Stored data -
BEGIN

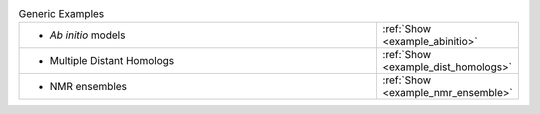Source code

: 
.. list-table:: Generic Examples
   :class: table-hover
   :widths: 1200, 10

   * - - *Ab initio* models
     - .. cssclass:: btn btn-primary btn-sm btn-example
   
       :ref:`Show <example_abinitio>`
   * - - Multiple Distant Homologs
     - .. cssclass:: btn btn-primary btn-sm btn-example
   
       :ref:`Show <example_dist_homologs>`
   * - - NMR ensembles
     - .. cssclass:: btn btn-primary btn-sm btn-example
   
       :ref:`Show <example_nmr_ensemble>`
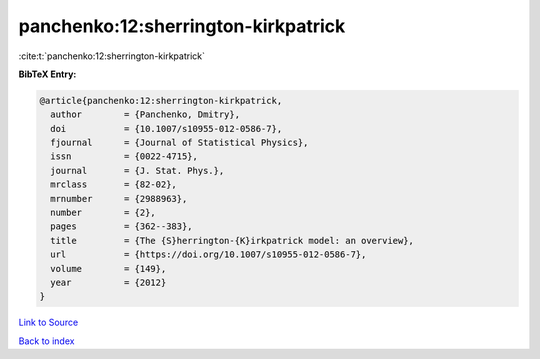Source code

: panchenko:12:sherrington-kirkpatrick
====================================

:cite:t:`panchenko:12:sherrington-kirkpatrick`

**BibTeX Entry:**

.. code-block:: bibtex

   @article{panchenko:12:sherrington-kirkpatrick,
     author        = {Panchenko, Dmitry},
     doi           = {10.1007/s10955-012-0586-7},
     fjournal      = {Journal of Statistical Physics},
     issn          = {0022-4715},
     journal       = {J. Stat. Phys.},
     mrclass       = {82-02},
     mrnumber      = {2988963},
     number        = {2},
     pages         = {362--383},
     title         = {The {S}herrington-{K}irkpatrick model: an overview},
     url           = {https://doi.org/10.1007/s10955-012-0586-7},
     volume        = {149},
     year          = {2012}
   }

`Link to Source <https://doi.org/10.1007/s10955-012-0586-7},>`_


`Back to index <../By-Cite-Keys.html>`_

END

TASK TO CARRY OUT -
The records are given above. Copy each line in them that holds "table".

ANSWER FOR THE TASK -
.. list-table:: Generic Examples
   :class: table-hover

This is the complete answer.